Sur la pointe des pieds je m’aventure dans la chambre mais ne peut m’empêcher de m’arrêter.  Je les regarde s’aimer dans la douceur pénétrante du soir. Je suis là dans mon coin à les observer se caresser, se lécher, se prendre et s’abandonner. Je vois Dom projeter violemment sa tête en arrière alors que son corps se tend comme un arc. Elle semble possédée. Fred est à genoux sur le lit, penchée sur le ventre de sa compagne, une main passée dans la cambrure des reins. Je ne vois pas son autre main ni même le mont de Vénus de Dom. Je ne vois que son plaisir qui jaillit ivre de couleurs et de sons. Elle bascule. Dans mon champ de vision très myope, je distingue Kris dans l’embrasure de la porte. Depuis combien de temps est-elle là ? Elle s’approche, m’enlace et m’entraîne sur le lit.

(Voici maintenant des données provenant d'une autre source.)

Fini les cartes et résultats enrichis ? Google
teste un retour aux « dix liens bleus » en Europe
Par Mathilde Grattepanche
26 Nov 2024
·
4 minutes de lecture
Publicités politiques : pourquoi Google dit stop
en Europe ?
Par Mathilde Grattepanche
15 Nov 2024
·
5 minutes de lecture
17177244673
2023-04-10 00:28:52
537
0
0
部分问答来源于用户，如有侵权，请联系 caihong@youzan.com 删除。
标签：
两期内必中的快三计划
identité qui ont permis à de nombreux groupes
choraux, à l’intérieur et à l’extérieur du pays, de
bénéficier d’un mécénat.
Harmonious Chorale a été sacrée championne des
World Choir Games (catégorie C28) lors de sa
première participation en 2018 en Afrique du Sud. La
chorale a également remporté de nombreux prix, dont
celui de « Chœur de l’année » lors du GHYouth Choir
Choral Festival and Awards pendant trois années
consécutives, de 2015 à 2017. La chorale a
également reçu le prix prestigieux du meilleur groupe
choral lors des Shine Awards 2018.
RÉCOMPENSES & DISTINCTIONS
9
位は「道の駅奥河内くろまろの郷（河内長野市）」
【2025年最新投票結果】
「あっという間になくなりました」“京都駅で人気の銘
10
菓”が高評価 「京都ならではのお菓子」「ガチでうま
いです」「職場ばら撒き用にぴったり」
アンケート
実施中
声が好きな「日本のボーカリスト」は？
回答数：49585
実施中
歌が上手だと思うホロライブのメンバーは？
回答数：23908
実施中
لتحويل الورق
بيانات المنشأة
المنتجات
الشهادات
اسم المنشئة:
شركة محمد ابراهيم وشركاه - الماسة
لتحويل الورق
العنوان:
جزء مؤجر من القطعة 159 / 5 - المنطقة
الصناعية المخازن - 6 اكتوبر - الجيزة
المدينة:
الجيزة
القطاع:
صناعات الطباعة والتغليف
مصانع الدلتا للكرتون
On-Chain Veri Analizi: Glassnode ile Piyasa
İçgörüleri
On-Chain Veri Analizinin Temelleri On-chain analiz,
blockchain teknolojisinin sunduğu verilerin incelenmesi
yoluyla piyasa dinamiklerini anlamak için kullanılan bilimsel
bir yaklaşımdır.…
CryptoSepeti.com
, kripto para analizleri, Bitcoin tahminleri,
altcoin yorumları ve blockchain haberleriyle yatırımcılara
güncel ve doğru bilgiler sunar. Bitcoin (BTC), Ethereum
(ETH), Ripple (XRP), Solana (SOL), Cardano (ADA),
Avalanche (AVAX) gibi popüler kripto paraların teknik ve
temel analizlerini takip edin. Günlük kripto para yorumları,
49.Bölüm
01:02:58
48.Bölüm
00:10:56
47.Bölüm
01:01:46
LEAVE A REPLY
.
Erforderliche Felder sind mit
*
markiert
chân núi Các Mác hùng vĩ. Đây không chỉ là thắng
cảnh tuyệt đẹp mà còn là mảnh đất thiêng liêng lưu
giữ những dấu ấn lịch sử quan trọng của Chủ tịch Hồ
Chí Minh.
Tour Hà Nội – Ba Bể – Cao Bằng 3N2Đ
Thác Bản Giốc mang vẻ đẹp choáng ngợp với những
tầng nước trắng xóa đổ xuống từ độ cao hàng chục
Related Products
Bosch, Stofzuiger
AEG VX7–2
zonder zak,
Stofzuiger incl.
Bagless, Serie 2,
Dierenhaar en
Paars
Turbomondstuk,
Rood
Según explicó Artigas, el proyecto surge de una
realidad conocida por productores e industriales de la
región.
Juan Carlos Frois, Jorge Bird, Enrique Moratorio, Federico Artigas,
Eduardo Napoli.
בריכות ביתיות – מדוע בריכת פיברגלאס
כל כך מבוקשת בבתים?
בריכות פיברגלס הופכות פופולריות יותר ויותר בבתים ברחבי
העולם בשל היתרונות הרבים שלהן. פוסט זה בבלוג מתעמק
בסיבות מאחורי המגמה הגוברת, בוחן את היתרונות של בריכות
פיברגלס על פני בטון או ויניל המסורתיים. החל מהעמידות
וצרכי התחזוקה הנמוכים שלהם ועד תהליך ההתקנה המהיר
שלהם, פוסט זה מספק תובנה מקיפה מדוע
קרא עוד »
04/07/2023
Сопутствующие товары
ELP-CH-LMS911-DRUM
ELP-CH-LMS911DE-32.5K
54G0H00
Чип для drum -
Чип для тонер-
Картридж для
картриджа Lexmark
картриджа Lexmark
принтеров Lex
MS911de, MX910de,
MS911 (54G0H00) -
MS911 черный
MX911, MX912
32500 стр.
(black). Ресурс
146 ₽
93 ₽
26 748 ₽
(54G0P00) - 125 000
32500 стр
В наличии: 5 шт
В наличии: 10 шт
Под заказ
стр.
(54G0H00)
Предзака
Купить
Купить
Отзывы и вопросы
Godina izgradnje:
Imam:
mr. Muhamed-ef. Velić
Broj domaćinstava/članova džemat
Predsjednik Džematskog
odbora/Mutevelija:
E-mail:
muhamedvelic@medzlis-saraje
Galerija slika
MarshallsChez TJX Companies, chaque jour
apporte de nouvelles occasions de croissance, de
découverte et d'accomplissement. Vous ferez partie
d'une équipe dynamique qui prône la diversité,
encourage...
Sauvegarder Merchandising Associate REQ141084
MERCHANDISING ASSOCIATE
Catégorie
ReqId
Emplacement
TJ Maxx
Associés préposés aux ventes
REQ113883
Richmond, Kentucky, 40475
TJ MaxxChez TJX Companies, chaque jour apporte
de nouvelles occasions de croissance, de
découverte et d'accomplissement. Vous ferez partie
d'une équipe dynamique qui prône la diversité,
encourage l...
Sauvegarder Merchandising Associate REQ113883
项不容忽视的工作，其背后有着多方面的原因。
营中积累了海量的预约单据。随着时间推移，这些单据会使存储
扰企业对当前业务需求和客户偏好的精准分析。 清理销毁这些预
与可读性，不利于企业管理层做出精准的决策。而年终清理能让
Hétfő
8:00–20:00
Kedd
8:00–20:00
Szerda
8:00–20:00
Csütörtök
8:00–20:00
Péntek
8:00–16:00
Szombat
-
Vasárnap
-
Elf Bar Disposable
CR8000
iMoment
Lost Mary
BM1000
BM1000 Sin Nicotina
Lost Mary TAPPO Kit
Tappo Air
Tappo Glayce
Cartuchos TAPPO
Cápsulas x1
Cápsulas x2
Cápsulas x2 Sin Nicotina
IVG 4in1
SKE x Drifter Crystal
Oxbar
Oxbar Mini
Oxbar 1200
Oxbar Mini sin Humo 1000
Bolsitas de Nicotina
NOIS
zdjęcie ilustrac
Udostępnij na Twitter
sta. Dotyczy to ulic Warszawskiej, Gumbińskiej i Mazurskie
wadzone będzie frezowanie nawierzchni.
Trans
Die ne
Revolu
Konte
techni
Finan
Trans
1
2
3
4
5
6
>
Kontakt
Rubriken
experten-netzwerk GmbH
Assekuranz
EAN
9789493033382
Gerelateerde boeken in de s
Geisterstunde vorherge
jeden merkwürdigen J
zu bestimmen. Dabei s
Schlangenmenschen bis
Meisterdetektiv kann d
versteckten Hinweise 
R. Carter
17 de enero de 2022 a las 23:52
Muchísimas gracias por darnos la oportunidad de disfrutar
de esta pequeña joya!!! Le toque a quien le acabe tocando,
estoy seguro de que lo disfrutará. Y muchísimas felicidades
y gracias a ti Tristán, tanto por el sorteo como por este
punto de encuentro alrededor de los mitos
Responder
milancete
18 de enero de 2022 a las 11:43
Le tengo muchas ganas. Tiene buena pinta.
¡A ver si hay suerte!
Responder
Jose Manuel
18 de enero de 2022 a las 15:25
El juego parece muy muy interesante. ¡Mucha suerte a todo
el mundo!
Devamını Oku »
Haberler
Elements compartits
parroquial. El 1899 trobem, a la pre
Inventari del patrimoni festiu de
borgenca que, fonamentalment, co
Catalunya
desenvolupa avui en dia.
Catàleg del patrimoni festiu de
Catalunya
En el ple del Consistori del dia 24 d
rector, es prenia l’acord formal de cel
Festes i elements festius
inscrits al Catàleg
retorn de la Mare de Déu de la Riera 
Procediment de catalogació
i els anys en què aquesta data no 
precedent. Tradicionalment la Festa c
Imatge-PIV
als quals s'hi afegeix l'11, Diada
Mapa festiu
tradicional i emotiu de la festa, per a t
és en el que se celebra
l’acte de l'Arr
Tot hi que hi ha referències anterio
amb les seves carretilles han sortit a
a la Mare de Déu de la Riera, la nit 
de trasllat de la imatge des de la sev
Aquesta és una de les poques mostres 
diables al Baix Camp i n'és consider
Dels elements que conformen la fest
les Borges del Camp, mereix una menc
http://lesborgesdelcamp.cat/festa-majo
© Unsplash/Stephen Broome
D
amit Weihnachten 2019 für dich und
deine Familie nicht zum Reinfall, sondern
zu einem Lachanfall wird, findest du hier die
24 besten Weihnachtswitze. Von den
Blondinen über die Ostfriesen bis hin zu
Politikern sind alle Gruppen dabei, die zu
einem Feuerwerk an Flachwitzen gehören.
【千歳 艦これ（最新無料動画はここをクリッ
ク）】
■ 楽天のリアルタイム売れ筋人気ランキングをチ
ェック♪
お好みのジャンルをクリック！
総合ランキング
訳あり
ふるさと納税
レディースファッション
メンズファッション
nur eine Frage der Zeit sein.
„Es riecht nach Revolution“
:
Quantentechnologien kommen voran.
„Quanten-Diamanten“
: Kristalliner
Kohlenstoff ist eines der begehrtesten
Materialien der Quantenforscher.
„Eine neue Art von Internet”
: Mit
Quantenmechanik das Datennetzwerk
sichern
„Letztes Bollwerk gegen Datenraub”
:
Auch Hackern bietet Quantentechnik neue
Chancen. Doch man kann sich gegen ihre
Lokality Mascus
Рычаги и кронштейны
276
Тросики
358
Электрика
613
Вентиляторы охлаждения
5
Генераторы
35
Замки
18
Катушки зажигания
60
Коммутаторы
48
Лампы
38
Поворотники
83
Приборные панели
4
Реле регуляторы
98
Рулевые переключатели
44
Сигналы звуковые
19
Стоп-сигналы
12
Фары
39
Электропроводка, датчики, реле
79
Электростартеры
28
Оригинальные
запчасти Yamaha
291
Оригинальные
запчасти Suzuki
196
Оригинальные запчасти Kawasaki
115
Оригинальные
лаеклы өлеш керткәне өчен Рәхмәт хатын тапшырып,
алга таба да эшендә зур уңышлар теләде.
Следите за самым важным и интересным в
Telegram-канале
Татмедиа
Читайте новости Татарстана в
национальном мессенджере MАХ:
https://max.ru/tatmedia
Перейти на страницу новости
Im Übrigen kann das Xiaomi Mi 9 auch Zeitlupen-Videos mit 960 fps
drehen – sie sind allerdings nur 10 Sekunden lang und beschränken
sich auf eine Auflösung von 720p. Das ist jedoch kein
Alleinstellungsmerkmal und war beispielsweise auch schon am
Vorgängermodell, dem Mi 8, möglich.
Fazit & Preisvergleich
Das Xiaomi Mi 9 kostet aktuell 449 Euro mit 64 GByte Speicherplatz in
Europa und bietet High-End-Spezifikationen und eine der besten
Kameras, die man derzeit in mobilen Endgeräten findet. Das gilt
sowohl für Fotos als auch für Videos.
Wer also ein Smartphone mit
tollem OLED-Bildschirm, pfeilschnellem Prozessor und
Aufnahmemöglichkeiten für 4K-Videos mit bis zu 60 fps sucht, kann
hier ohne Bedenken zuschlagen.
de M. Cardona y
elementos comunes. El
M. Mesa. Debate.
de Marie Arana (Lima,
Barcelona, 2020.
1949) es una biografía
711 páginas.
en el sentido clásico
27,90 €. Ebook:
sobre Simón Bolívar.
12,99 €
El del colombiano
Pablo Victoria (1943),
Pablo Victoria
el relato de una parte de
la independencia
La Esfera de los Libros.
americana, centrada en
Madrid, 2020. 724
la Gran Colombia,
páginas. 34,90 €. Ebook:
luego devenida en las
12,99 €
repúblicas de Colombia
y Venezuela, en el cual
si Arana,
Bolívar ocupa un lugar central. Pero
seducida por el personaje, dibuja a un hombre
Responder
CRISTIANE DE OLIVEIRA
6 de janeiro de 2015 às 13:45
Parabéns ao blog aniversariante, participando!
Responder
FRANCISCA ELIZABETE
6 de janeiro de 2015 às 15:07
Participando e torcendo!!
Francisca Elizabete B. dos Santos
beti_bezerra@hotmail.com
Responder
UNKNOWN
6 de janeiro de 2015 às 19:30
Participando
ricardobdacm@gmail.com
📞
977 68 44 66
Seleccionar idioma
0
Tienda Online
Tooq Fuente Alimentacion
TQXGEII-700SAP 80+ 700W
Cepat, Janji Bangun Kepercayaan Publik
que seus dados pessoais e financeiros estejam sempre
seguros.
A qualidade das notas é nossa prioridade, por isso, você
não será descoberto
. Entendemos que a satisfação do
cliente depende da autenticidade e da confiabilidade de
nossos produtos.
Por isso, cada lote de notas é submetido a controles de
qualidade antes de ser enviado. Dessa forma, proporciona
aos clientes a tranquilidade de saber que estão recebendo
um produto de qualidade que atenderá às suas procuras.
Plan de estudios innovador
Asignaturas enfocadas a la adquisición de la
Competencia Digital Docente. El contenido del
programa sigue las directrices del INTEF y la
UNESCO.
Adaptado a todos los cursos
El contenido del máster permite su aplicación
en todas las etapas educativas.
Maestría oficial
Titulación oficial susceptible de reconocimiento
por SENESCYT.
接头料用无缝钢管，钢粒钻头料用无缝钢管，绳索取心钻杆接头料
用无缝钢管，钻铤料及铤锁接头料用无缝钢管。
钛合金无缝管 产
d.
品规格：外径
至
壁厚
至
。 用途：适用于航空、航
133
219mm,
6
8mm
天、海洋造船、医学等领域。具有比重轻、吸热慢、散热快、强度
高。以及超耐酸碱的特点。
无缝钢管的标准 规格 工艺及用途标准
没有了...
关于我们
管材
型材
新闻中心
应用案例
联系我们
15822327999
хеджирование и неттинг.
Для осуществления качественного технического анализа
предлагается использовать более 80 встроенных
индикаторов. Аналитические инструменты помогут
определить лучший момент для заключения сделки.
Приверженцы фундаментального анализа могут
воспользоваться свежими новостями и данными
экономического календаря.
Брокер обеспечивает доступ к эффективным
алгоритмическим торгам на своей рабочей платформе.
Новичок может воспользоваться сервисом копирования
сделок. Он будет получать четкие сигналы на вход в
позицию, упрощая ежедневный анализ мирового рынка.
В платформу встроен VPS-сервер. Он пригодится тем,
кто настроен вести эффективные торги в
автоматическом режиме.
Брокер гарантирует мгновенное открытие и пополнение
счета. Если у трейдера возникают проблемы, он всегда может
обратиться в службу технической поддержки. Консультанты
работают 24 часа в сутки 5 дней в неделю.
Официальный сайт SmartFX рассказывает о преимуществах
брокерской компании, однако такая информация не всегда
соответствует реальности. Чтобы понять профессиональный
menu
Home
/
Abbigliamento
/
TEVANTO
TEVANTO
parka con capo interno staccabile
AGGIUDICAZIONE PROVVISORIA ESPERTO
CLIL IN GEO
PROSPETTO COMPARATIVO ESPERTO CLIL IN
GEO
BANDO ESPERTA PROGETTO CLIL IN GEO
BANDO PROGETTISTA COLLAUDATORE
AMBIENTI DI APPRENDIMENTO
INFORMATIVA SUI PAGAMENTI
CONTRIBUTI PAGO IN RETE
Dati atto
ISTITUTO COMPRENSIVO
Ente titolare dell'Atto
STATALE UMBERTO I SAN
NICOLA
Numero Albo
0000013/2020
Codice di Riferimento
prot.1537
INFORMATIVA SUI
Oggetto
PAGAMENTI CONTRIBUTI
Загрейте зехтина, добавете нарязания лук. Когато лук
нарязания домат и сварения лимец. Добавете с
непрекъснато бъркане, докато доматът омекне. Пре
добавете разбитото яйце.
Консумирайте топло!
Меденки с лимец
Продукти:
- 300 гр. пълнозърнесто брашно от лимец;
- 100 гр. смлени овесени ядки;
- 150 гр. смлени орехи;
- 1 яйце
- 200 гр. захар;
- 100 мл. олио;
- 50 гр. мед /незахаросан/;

- J’ai fait comme Lara, j’ai regardé. Me laisser aller à mes pulsions et caresser Dominique dans l’ascenseur m’a violemment excitée. Faire l’amour avec Lara m’a transcendée et je ne suis plus la même. Tous mes points de repère ont basculé en l’espace de quelques minutes. Maintenant j’ai envie d’elles trois, sans distinction. Je veux être câlinée par ces femmes. Je veux sentir leurs mains sur tout mon corps. Je veux que leurs langues se croisent sur mes seins et entre mes cuisses. Je sais que ce ne sera pas vulgaire parce qu’elles ne sont pas vulgaires. Je croise le regard fou de Lara. Alors je m’approche et doucement je l’attire vers le lit. Dom et Fred nous accueillent à ciel ouvert. Le vertige s’empare de nous. Les corps se mêlent les uns aux autres, se croisent, se décroisent pour finir pantelant la tête en bas du lit, l’orgasme au bord des lèvres.